Neugierige können schon seit einer Weile verfolgen, wie Andreas Huber im Weissacher Tälesbräu seine Biere herstellt. Denn die Fenster an dem sanierten historischen Gebäude an der Welzheimer Straße sind ganz bewusst so belassen worden, dass jeder Einblick in die Produktion nehmen kann. Mit der Eröffnung des Bräustübles Alte Schmiede am Samstag nimmt das im Jahr 2015 angestoßene Projekt endgültig Fahrt auf.

Sensorische Probe: Andreas (links) und Günter Huber prüfen beim Zwickeln Farbe, Geruch und Geschmack des Bieres im Gärtank. Fotos: J. Fiedler

© Jörg Fiedler

Sensorische Probe: Andreas (links) und Günter Huber prüfen beim Zwickeln Farbe, Geruch und Geschmack des Bieres im Gärtank. Fotos: J. Fiedler

Von Armin Fechter

WEISSACH IM TAL. Mit der eigenen Brauerei erfüllen sich Andreas Huber und sein Vater Günter einen Traum. Erste Versuche mit der Bierherstellung in den heimischen vier Wänden, für den Hausgebrauch, wurden bereits in den 1990er-Jahren unternommen. Am Hobby des Vaters fand der Sohn Gefallen, er schrieb sich schließlich für ein einschlägiges Studium ein: Brauwesen und Getränketechnologie an der Technischen Universität München. Gelehrt wird der Studiengang im berühmten Weihenstephan. Den Bachelor hat Andreas Huber längst in der Tasche, derzeit schreibt der 28-Jährige an der Masterarbeit, in der es um die Frage geht, wie sich die Hopfenausbeute beim Brauen verbessern lässt. Zusätzlich zum Masterabschluss erwirbt er auch einen Titel als Diplom-Ingenieur.

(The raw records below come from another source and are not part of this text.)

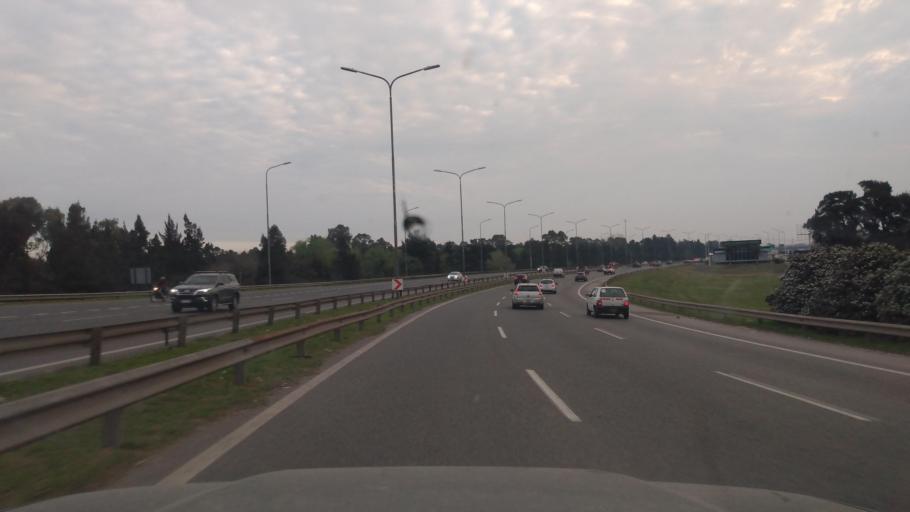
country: AR
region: Buenos Aires
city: Hurlingham
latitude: -34.5647
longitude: -58.6296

Sein Augenmerk liegt aber zugleich auf dem Aufbau der Brauerei in Unterweissach. Technische Unterstützung leistet dabei Vater Günter Huber: Der studierte Maschinenbauer hat die Flaschenabfüllanlage konstruiert. Mit dem halbautomatischen System können vier Flaschen auf einmal gefüllt und mit Kronkorken verschlossen werden. Bei einer Stundenleistung von 300 bis maximal 400 Flaschen lassen sich täglich an die 2000 Flaschen erzielen. Aber, so Andreas Huber, „in der Regel“ werde der Ausstoß eher die Hälfte betragen – schließlich sind noch andere Arbeiten zu bewältigen. Und die verlangen bisweilen vollen Körpereinsatz. So muss er regelmäßig mit 25-Kilogramm-Säcken voll Malz hantieren. Mehrere Sorten dieses Grundstoffs lagern im Vorratsraum. Das Malz wird im Sudhaus in einem großen Behälter mit Wasser vermischt – 95 Kilo braucht es für 500 Liter Bier. Beim Wasser setzt Huber eine Enthärtungsanlage ein, um die Härte von den in Weissach üblichen rund 20 Grad auf 8 zu senken.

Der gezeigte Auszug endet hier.